You can now benefit from the student loan interest deduction, if you took out any student loans that will help you cover college fees. It enables you to subtract the interest paid on your own loans, which may be a chunk of change to many graduates. This deduction does start to phase out when your income reaches a yearly amount of $65,000. For more information, check out page 28 of the IRS publication.

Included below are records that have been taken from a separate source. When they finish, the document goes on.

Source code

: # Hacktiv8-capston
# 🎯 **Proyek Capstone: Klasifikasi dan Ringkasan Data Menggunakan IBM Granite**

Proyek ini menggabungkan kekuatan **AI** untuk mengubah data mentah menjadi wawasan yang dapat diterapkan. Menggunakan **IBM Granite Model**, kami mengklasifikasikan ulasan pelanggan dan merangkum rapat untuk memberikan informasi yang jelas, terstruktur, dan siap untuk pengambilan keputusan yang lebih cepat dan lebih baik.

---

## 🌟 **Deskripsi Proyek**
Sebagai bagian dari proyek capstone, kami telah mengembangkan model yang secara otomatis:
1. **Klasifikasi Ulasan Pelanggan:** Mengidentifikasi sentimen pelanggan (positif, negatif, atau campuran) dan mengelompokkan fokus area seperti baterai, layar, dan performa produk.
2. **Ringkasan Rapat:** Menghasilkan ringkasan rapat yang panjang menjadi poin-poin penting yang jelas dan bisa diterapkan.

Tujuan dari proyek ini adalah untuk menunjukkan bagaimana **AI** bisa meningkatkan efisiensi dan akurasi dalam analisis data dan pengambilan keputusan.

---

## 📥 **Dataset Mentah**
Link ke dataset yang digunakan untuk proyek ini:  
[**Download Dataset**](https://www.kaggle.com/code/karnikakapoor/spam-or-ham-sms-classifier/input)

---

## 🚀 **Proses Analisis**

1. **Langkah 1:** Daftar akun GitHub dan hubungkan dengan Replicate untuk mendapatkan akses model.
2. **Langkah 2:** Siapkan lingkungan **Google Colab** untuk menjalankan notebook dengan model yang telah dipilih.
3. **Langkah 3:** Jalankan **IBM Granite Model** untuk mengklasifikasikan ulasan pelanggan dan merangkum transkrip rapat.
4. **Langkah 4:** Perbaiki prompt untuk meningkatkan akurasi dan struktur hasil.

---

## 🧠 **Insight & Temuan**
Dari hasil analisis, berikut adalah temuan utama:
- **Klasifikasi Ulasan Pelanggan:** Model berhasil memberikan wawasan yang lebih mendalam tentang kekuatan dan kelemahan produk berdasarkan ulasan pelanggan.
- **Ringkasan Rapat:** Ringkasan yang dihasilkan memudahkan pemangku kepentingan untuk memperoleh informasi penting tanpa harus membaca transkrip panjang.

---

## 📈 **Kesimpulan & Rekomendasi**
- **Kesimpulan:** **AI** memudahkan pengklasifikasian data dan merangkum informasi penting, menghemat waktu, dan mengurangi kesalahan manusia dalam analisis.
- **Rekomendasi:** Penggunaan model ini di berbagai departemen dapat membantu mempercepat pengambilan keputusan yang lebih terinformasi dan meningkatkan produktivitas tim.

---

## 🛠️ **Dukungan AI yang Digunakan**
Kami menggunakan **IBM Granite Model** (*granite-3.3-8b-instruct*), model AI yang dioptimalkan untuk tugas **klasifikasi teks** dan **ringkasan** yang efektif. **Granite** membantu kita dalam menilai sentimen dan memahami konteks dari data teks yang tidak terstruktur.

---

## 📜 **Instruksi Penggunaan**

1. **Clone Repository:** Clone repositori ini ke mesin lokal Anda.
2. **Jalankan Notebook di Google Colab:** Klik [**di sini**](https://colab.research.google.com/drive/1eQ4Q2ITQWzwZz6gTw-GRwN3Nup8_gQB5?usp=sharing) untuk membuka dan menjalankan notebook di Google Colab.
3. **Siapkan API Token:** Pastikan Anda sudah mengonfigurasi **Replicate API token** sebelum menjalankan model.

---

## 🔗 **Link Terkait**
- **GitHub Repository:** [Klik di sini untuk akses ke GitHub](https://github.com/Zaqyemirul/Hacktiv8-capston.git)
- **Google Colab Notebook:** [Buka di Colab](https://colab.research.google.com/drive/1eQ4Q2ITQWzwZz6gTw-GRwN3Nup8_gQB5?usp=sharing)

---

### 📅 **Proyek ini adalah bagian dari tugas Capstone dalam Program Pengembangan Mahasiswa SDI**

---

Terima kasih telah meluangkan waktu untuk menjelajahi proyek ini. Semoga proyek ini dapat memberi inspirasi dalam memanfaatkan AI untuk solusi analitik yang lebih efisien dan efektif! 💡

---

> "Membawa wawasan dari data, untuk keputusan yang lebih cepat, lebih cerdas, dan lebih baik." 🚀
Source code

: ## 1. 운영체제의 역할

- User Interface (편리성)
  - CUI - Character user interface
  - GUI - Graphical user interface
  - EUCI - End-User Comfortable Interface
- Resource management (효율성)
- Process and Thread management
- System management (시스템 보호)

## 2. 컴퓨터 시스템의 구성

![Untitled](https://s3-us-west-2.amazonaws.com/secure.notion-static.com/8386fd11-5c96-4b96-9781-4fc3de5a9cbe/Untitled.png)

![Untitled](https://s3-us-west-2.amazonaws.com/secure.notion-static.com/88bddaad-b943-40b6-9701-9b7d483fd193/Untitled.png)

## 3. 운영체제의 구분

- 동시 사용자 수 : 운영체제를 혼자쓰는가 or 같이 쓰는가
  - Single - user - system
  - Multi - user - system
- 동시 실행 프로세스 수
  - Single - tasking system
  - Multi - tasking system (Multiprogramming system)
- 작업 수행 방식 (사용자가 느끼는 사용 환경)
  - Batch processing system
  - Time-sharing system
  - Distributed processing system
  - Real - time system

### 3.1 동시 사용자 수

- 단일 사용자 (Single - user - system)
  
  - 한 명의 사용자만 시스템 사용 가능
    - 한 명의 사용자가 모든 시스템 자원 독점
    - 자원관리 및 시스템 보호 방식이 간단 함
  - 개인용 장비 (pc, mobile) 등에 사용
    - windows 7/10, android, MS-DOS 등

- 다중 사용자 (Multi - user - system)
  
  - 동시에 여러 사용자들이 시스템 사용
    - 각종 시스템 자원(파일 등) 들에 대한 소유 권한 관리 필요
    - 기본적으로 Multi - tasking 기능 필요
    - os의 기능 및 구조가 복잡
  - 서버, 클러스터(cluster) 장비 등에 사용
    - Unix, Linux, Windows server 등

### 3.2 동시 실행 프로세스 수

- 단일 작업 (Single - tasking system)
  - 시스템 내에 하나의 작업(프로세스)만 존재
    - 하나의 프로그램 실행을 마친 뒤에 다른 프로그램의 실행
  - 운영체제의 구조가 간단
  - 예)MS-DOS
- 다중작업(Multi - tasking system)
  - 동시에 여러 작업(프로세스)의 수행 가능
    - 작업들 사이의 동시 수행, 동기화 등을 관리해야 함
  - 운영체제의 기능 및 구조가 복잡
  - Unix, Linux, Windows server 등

Standard Deduction vs Itemizing

Most college graduates are going to settle for the deduction of ,450. If you’re a married grad, you can take the deduction of $10,900, and also $ 8,000 can be claimed by heads of family. Taking the deduction will create preparing your return easier, but you should also consider the advantages of itemizing your return. Then you may want to itemize for maximum savings if you believe that your total number of credits and deductions will exceed your standard deduction. This may seem difficult, but tax professionals – as well as tax prep programs – can certainly inform you if you would be benefited by taking the standard deduction or not.

Charitable Donations

While any taxpayer can claim this credit, the charitable contributions deduction can be especially useful to many college graduates. If you had to downsize to relocate for a new job, or contributed lots of your books that are older, then be sure to keep track of the items you donate. It is your choice to deduct the value of all items you happen to donate, provided you itemize your return and carry evidence of your donation.

Self-Employment

This year more than ever, college graduates – particularly those majoring in a technology related field – are thinking about self-employment. Fortunately for them, there are dozens of deductions and tax credits out there for people that are self-employed.

On completing your schooling it is certain that a new phase in life starts. You may continue with your education or may watch out for a job. There is a component of taxation in all these.